There were some limitations for the samples of miRNA expression used in this study, although our sample size (n = 105) did provide insights into AD-related factors. For example, only one person was educated and suffered from AD, only two AD patients have leisure activity, while no NCs suffered from depression (Table 1, Supplemental Table 1), these limitations indicate a scope for further study in this area. Moreover, although the validated targets of specific miRNA were predicted in this study, transcriptome or proteome would be used for validation and more information in our further research. Nevertheless, because of its novelty, there is no relative cohort from public database to validate our results. To another validated group from hospital needs quite a long time to collect enough sample size, but still another validated cohortshould be used for further validation for the specifically expressed miRNA and verifying the potential biomarkers for the AD-related lifestyle factors in the future.
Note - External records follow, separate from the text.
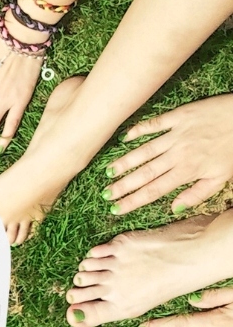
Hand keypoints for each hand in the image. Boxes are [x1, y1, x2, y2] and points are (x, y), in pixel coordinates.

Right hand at [106, 95, 232, 214]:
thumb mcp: (222, 178)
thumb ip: (197, 193)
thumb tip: (173, 207)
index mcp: (187, 171)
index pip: (154, 191)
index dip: (133, 201)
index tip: (116, 210)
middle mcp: (178, 154)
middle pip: (145, 173)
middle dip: (122, 186)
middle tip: (105, 195)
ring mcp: (177, 134)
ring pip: (145, 151)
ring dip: (125, 162)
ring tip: (108, 172)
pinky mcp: (179, 116)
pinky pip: (155, 124)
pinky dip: (139, 130)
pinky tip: (124, 138)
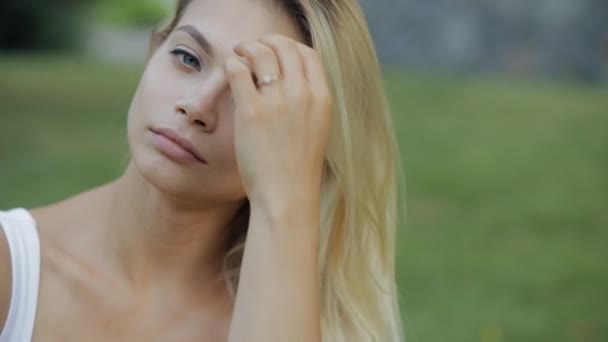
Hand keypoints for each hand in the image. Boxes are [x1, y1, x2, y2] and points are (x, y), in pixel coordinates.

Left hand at [224, 35, 331, 213]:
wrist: (287, 195)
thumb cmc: (298, 168)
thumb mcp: (316, 129)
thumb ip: (308, 103)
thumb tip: (291, 82)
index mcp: (321, 97)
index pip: (308, 53)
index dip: (290, 46)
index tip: (276, 50)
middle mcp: (302, 94)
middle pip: (285, 47)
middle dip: (267, 41)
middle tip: (252, 46)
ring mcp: (277, 102)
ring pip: (261, 52)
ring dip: (247, 46)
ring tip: (238, 52)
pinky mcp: (251, 111)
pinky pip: (238, 70)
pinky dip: (232, 62)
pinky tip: (229, 67)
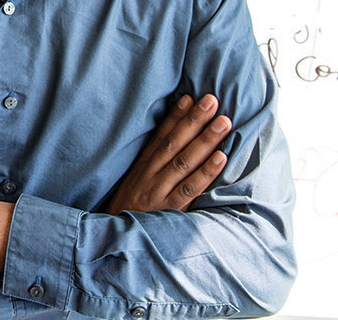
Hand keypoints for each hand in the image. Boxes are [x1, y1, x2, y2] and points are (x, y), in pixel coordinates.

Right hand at [106, 94, 231, 213]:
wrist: (114, 240)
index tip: (190, 97)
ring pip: (184, 161)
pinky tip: (221, 157)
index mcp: (142, 167)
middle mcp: (149, 175)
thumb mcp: (133, 184)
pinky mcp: (169, 210)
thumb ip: (151, 165)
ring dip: (205, 140)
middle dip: (194, 120)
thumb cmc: (129, 211)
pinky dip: (206, 172)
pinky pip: (190, 188)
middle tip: (212, 100)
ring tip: (223, 122)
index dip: (175, 116)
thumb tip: (172, 143)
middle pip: (174, 143)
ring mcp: (158, 191)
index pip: (160, 137)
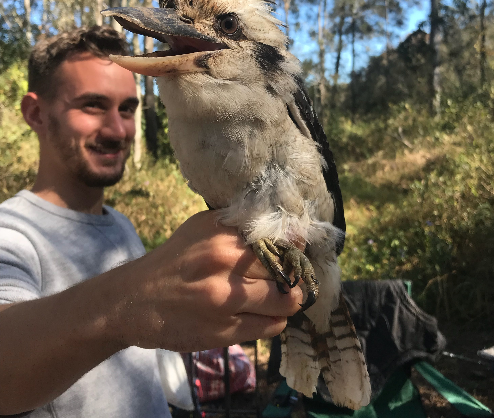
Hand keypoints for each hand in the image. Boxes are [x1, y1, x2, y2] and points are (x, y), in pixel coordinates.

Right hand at [112, 211, 302, 351]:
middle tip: (290, 277)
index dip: (294, 248)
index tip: (295, 253)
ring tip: (284, 297)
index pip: (281, 239)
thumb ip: (241, 225)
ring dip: (291, 300)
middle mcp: (225, 264)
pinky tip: (266, 314)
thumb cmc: (174, 260)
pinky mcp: (222, 332)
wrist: (133, 300)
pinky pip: (270, 327)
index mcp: (222, 235)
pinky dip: (276, 320)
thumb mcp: (202, 228)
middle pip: (286, 270)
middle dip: (292, 275)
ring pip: (286, 301)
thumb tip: (288, 231)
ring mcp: (224, 301)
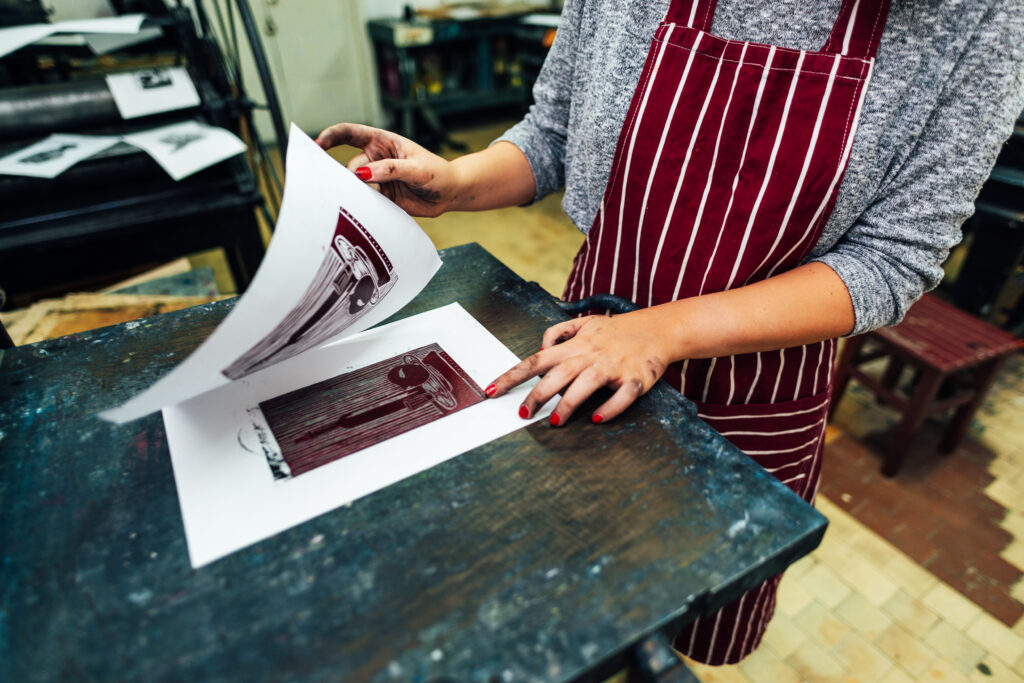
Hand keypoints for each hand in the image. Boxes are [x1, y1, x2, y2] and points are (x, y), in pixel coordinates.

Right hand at [316, 123, 459, 216]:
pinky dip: (364, 204)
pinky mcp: (381, 197)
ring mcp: (377, 179)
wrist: (450, 194)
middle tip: (353, 186)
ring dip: (357, 193)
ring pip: (355, 186)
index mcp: (382, 141)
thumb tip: (364, 174)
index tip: (317, 144)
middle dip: (347, 176)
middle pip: (349, 166)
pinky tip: (370, 207)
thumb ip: (391, 169)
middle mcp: (375, 159)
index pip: (350, 133)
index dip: (331, 136)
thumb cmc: (437, 173)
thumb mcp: (417, 168)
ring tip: (373, 197)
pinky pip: (365, 200)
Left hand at [485, 310, 673, 425]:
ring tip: (554, 421)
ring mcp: (612, 367)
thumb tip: (540, 346)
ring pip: (585, 385)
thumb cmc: (617, 330)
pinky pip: (621, 395)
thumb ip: (559, 332)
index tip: (491, 390)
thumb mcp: (585, 323)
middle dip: (537, 394)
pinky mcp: (634, 379)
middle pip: (557, 374)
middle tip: (522, 414)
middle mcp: (590, 355)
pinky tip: (598, 418)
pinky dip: (610, 407)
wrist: (658, 329)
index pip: (536, 360)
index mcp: (575, 346)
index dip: (512, 375)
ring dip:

Thus, our next step is to search for cooperation from hospital and aging community and try to build a cohort with a relatively big sample size including more AD patients with education or with leisure activity. After gaining consistent data, we can focus on significant miRNAs’ function on AD-relative lifestyle factors and try to validate in animal model such as mouse and primates.

Conclusion

In this study, we first reported AD and education/depression-related miRNAs. Specific expressed miRNAs were reported to be correlated with AD-related factors, such as hsa-miR-185-5p, hsa-miR-20a-5p, hsa-miR-181c-5p, and hsa-miR-497-5p. Besides, the predicted targets of these miRNAs were indicated to take part in Aβ generation and clearance, cognitive decline, and progression of AD. These findings provided clues of AD preventive interventions in Chinese people.